On being yourself

The art of guarding your comfort zone

[ 4 min read ]

People are funny creatures.
When they believe in a certain version of reality, in other words, when they see the world in a certain way, they usually don’t want to hear that the world might be different than they imagine (see) it.

Believers prefer to believe that their attachment to a certain religion is authentic and is not the result of them not wanting to hurt the feelings of their family members (ancestors), or not wanting to stand out when the vast majority of people follows a certain religion in their country (and, quite obviously, many people look with suspicion at those who don’t). Hence, without any hesitation or forethought, they will say that it’s bullshit that many people follow certain religions because that’s what their parents (everyone in their close family) did, or because they didn’t want to stand out and answer troubling questions all the time, or explain to members of their families or friends or neighbors why they don’t believe.

People who believe certain things to be true don’t want to hear that these things might not be true. The conviction that certain people must be always good (can’t be bad — because that’s the way it is, because that’s what they always believed), that certain institutions and thus also people in those institutions are pure (can’t do nothing wrong), that certain events happened and not others and that they meant certain things and not others (certain version of history), is responsible for their feeling of insecurity and uneasiness when they’ve been offered a different take on the matters which they regard and always regarded a certain way (because they’ve been taught / instructed to view them that way). This is often the case in legal disputes. Two parties meet in a court of law and both are perplexed and outraged how the reality they know might have been presented in such a distorted way by the other party. In short, that’s the crux of all court battles. Of course, there are also cases (and they’re quite common) when the parties lie on purpose, which they do in order to put the other party out of balance or achieve other strategic objective.

People who believe that certain methods are the best (because they have been doing something that way all their lives), have no interest in new methods. They don’t want to change this method that they’ve been using all those years. Parenting is a very good example. People who have deep rooted beliefs about parenting methods (who, more often than not, copy what their parents did) are sure their methods work and that there is no need to think about it.

There is a certain movie that runs in Polish cinemas right now which certain people would love to ban. That’s how they fear that someone (they in particular) might be offered a different take on something (in this case the clergy). The HBO series The Young Pope has a similar theme.

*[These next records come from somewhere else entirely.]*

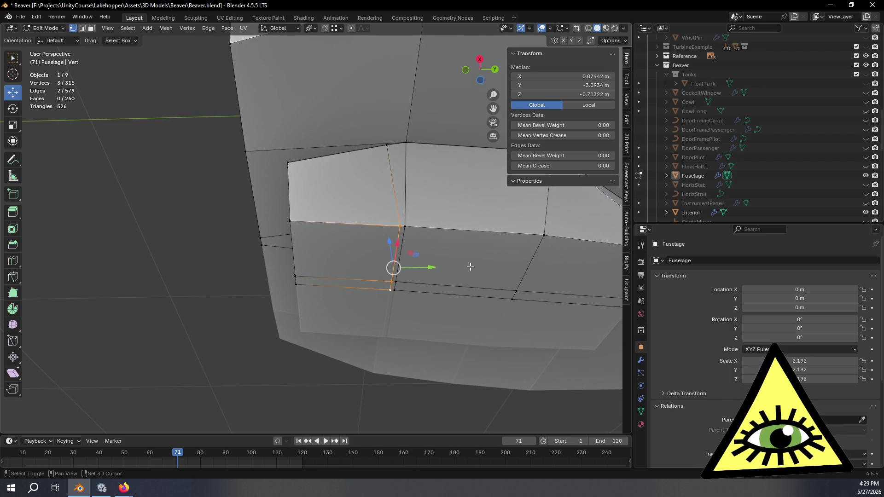
key("shift+c")
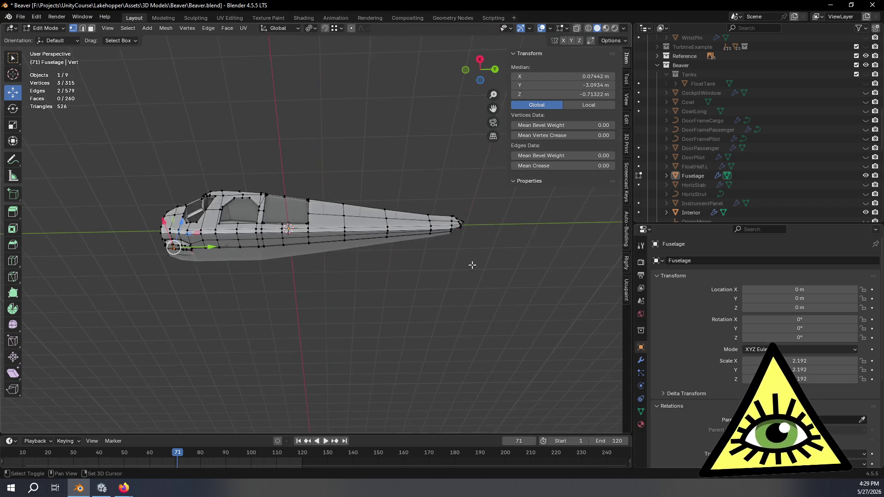
scroll(182, 267, "up", 5)
scroll(435, 238, "up", 5)
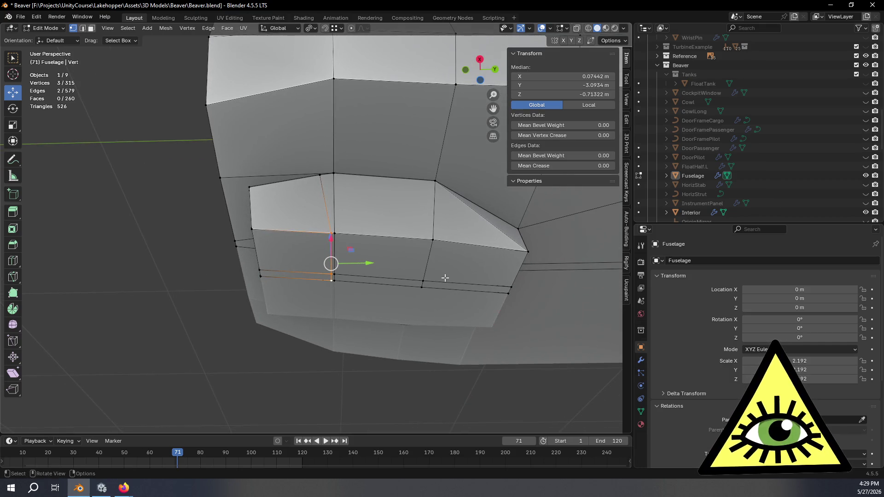
key("shift+v")
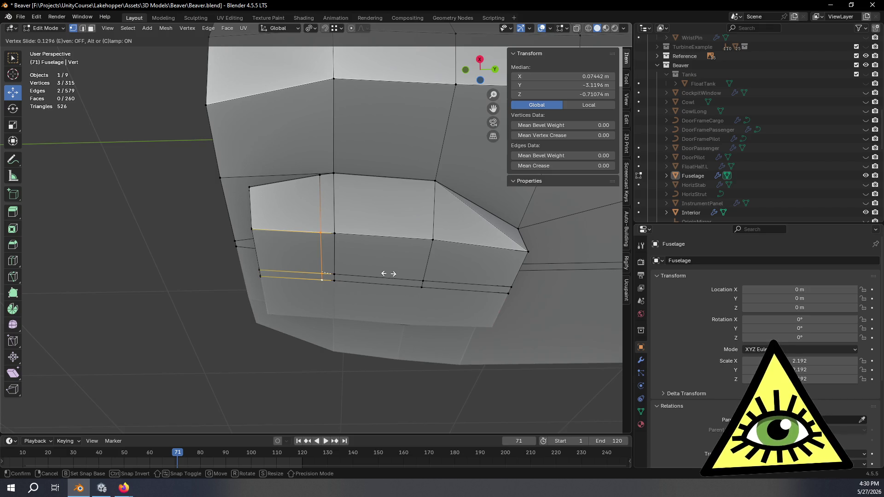
Confirm the vertex slide of the corner edge and clear the selection.
left_click(388, 274)
mouse_move(388, 274)
middle_mouse_down()
mouse_move(410, 317)
mouse_move(385, 343)
mouse_move(380, 322)
mouse_move(452, 290)
mouse_move(482, 298)
mouse_move(510, 322)
mouse_move(482, 330)
mouse_move(468, 278)
mouse_move(354, 269)
mouse_move(326, 288)
mouse_move(379, 316)
mouse_move(443, 332)
mouse_move(407, 330)
mouse_move(459, 292)
middle_mouse_up()
left_click(385, 343)
Select the edge path at the opening's lower corner and nudge it slightly down in Right Ortho.
scroll(483, 330, "up", 3)
left_click(399, 249)
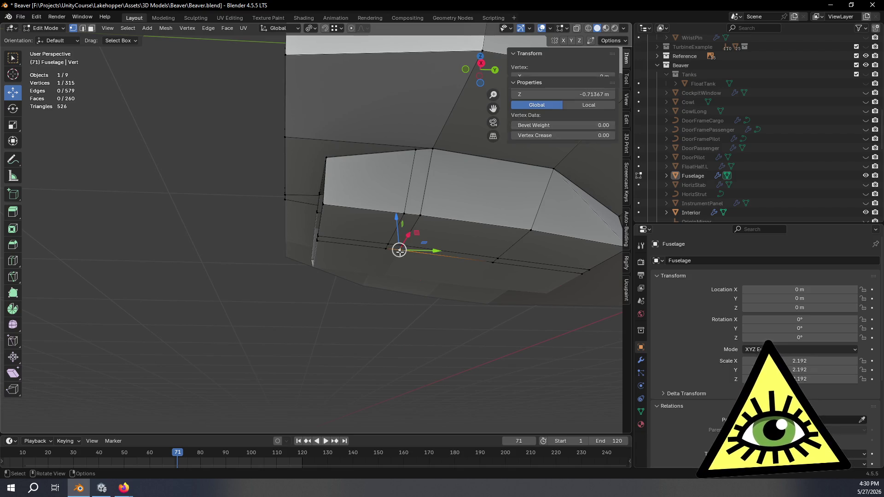
left_click(421, 215, "shift")
left_click(493, 262, "shift")
mouse_move(493, 262)
middle_mouse_down()
mouse_move(513, 296)
mouse_move(400, 294)
mouse_move(405, 308)
mouse_move(446, 280)
middle_mouse_up()
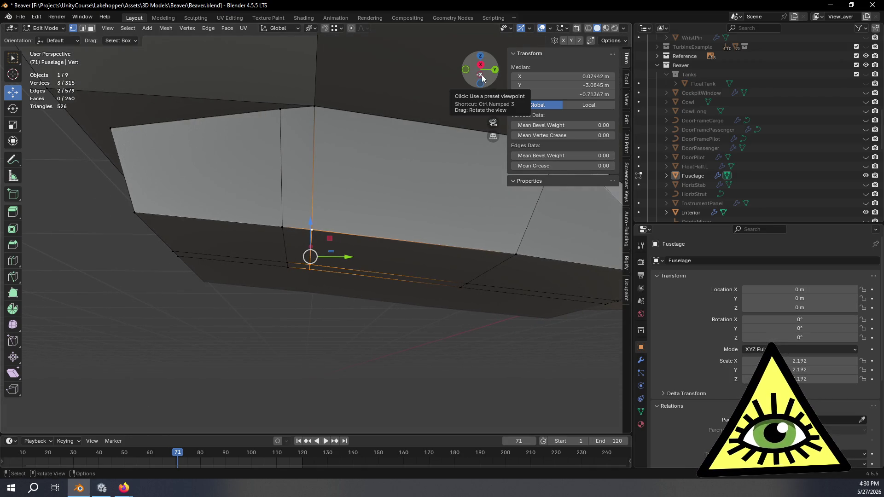
mouse_move(482, 77)
left_mouse_down()
mouse_move(388, 246)
mouse_move(394, 284)
mouse_move(391, 276)
left_mouse_up()
scroll(387, 216, "up", 4)
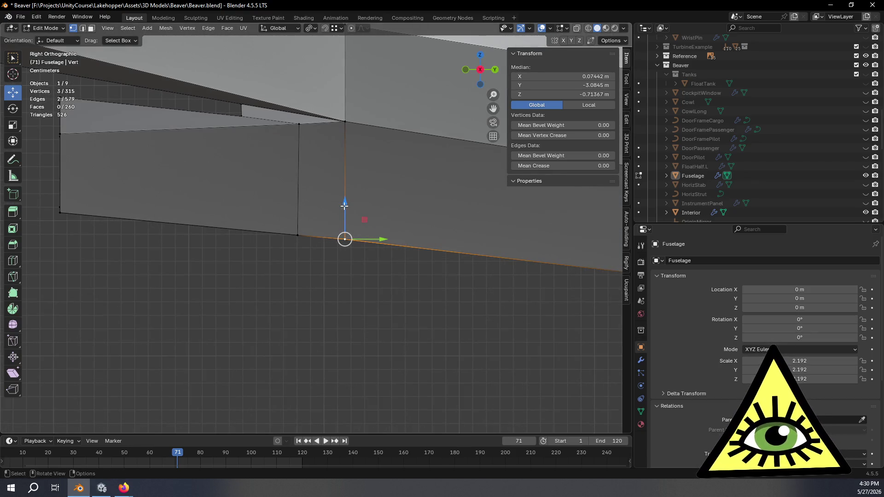
left_click_drag(345, 206, 356, 207)
left_click(316, 292)
Restore the three-vertex selection with undo, then deselect all vertices.
mouse_move(316, 292)
middle_mouse_down()
mouse_move(404, 261)
mouse_move(455, 268)
mouse_move(447, 281)
mouse_move(378, 308)
mouse_move(404, 310)
mouse_move(396, 312)
middle_mouse_up()
key("ctrl+z")
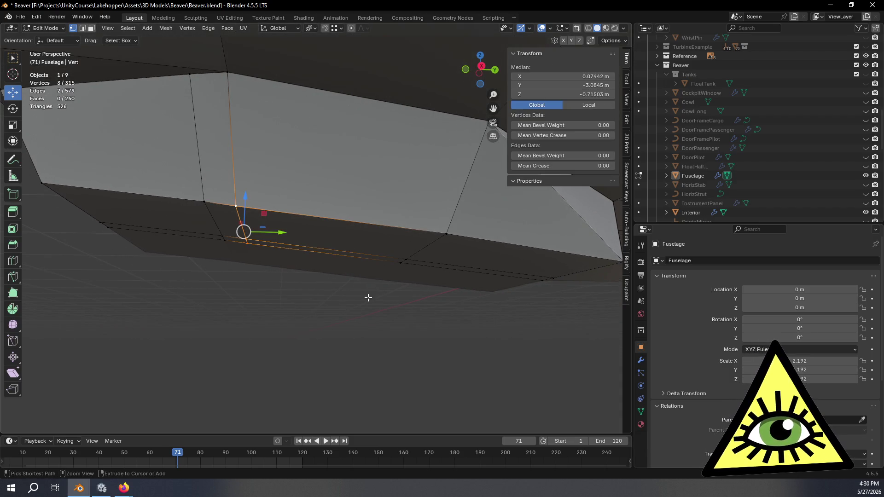
left_click(286, 318)
mouse_move(286, 318)
middle_mouse_down()
mouse_move(387, 244)
mouse_move(382, 229)
mouse_move(410, 179)
middle_mouse_up()
scroll(385, 284, "down", 2)
scroll(391, 233, "up", 3)
Toggle X-ray and pass briefly through Object Mode back into Edit Mode.
key("alt+z")
key("alt+z")
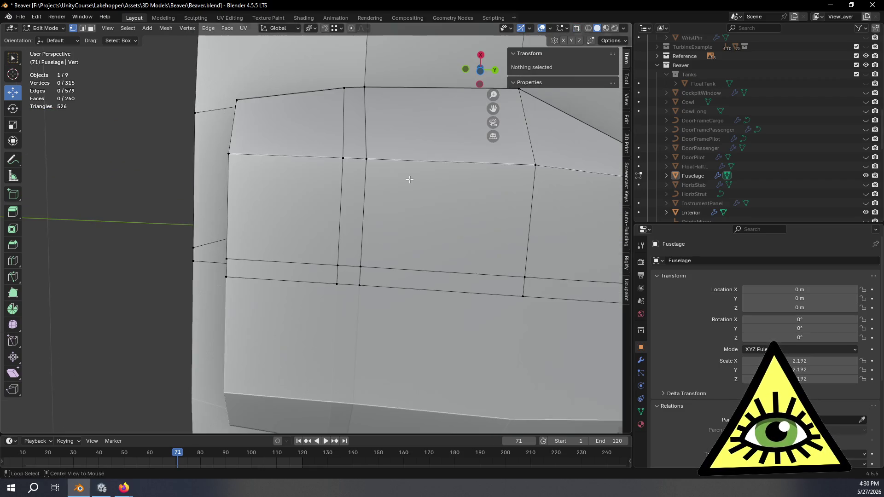
key("Tab")
mouse_move(222, 268)
middle_mouse_down()
mouse_move(211, 239)
mouse_move(228, 168)
mouse_move(235, 178)
mouse_move(210, 332)
mouse_move(296, 280)
mouse_move(375, 260)
mouse_move(348, 275)
mouse_move(320, 261)
mouse_move(410, 270)
mouse_move(435, 290)
mouse_move(422, 291)
mouse_move(438, 293)
mouse_move(385, 291)
mouse_move(363, 271)
mouse_move(359, 246)
mouse_move(374, 220)
mouse_move(378, 276)
mouse_move(416, 263)
mouse_move(406, 146)
mouse_move(432, 206)
mouse_move(416, 186)
middle_mouse_up()
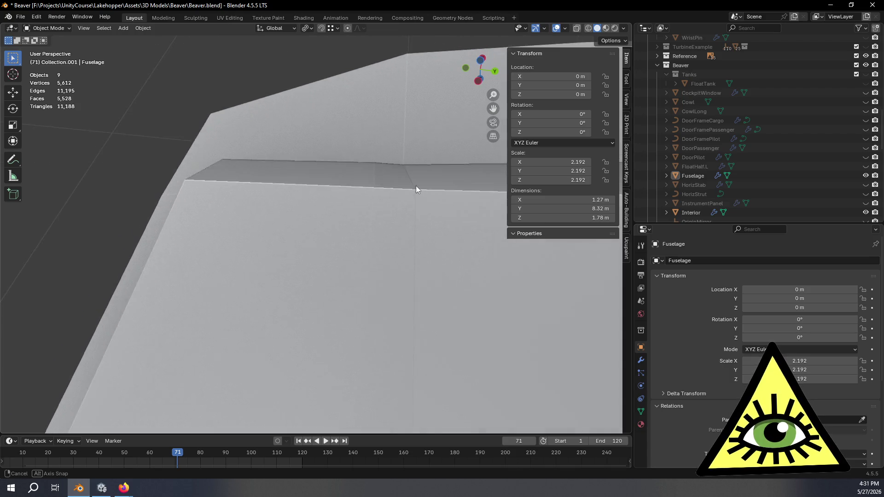
key("Tab")
Select two vertices above the opening and join them with a new edge.
left_click(374, 189)
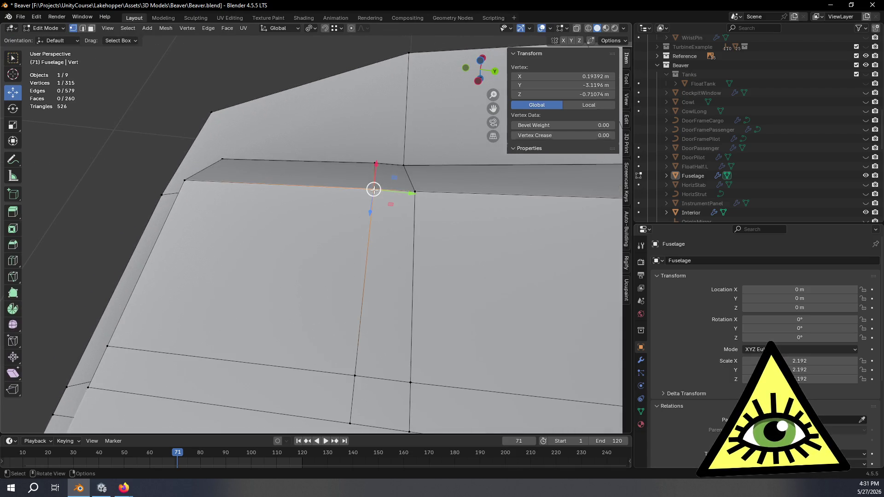
left_click(375, 163)
mouse_move(450, 236)
middle_mouse_down()
mouse_move(449, 341)
mouse_move(453, 322)
mouse_move(420, 239)
mouse_move(453, 187)
middle_mouse_up()
left_click(447, 189)
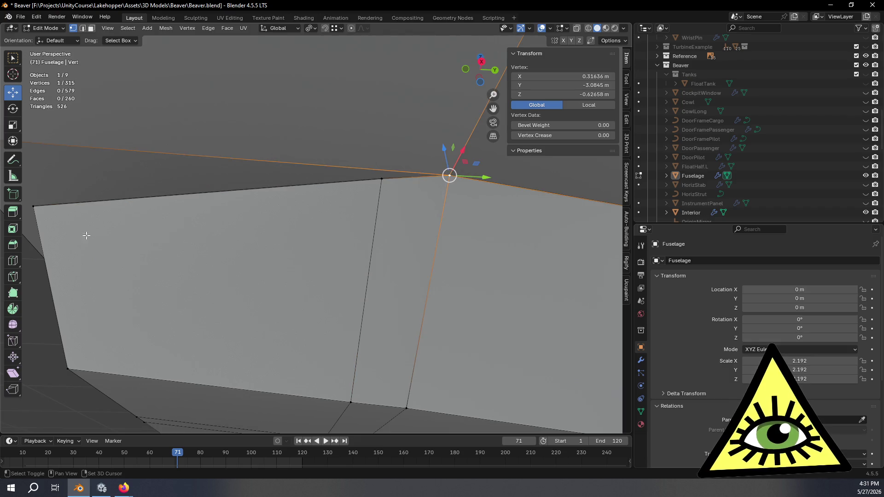
left_click(36, 210, "shift")
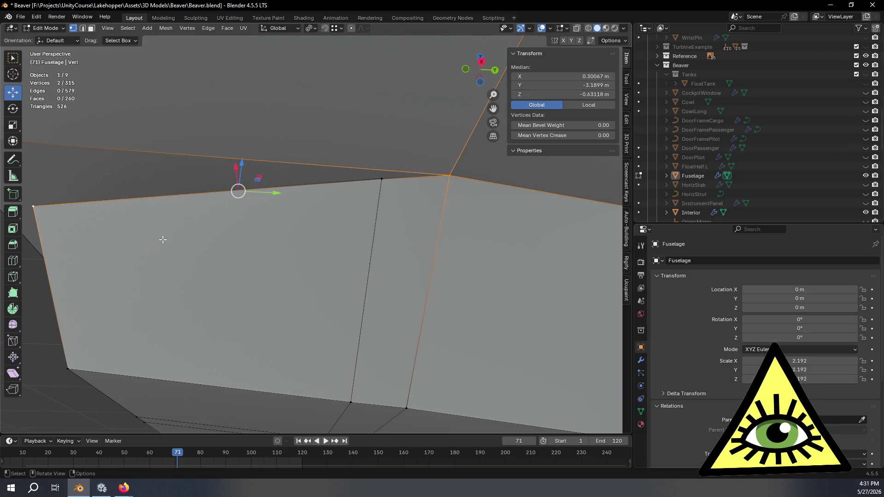
key("alt+z")
key("f")
Select only the corner vertex in Front Ortho, setting snap to Edge and pivot to Bounding Box Center.
left_click(380, 176)
mouse_move(381, 178)
middle_mouse_down()
mouse_move(434, 199)
mouse_move(466, 227)
middle_mouse_up()
left_click(467, 69)
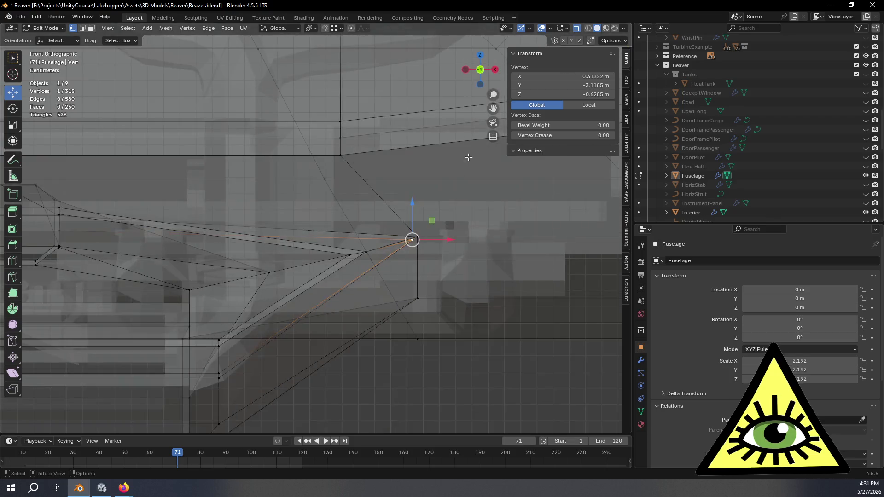
scroll(453, 300, "up", 2)
scroll(454, 301, "down", 2)
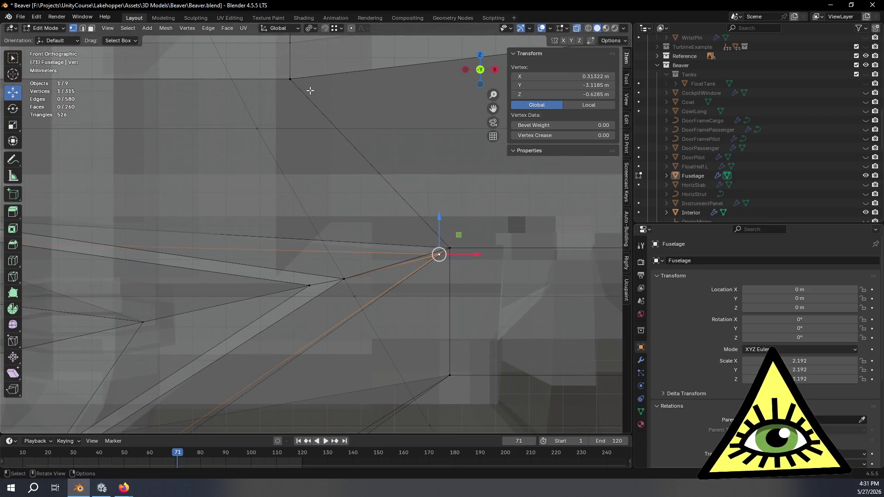
left_click(336, 28)
left_click(321, 103)
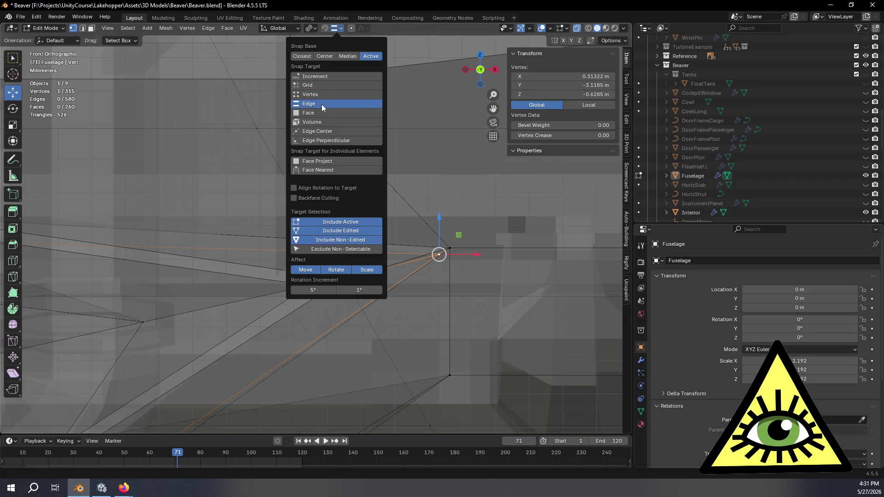
left_click(311, 29)
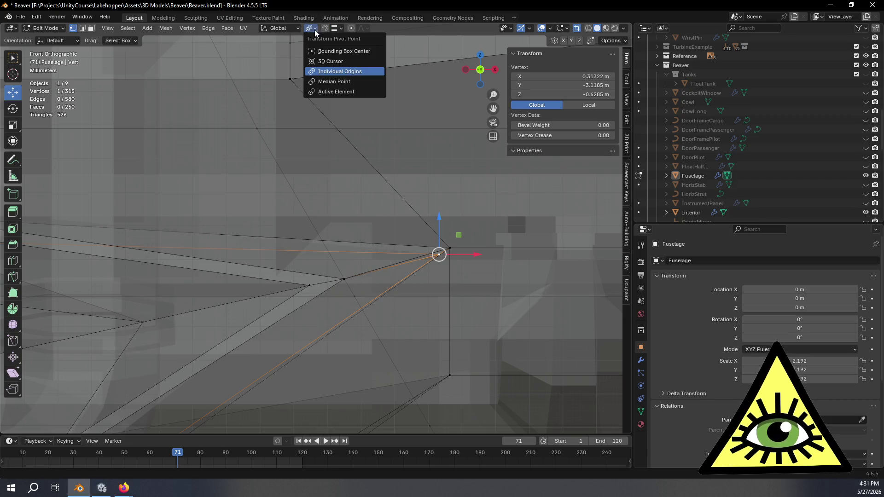
left_click(324, 52)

People forget that a different opinion / vision of lifereality doesn’t mean the reality has been automatically changed. It only means that someone views things differently, and that’s all. A movie or a book about the clergy (or some other institution / person) which shows people a certain image of that institution / person doesn’t become the new truth. Same with certain scientific or philosophical theories — when someone offered a new theory and he or she ridiculed the old theory it doesn’t mean that everything in this new book is suddenly the truth and that old theories are crap.

But many people (perhaps even most) get tricked that way. They are perplexed and outraged when they see, read or hear something that contradicts everything they believe in. Why are they perplexed and outraged? Because they worry that something that is in the book or movie could be taken for the truth by the general public and they feel that their job is to protect the old truth.

They don’t view it as an ongoing discussion on a certain topic. They don’t want to (they prefer not to) admit that some of it might also be true and that the reality might be different than they think. They got so accustomed to their version of reality that they don’t want it changed / altered in any, even the slightest, way. Thus they view all different opinions as a threat, because this new book or movie or article might undermine their belief and force them (and others) to adopt an altered version of reality. As long as there are no books or movies that offer a different take on certain matters, or as long as nobody confronted them with a different point of view or version of events they can feel comfortable (safe) that nothing will change. There is no chance. They can stay in their comfort zones.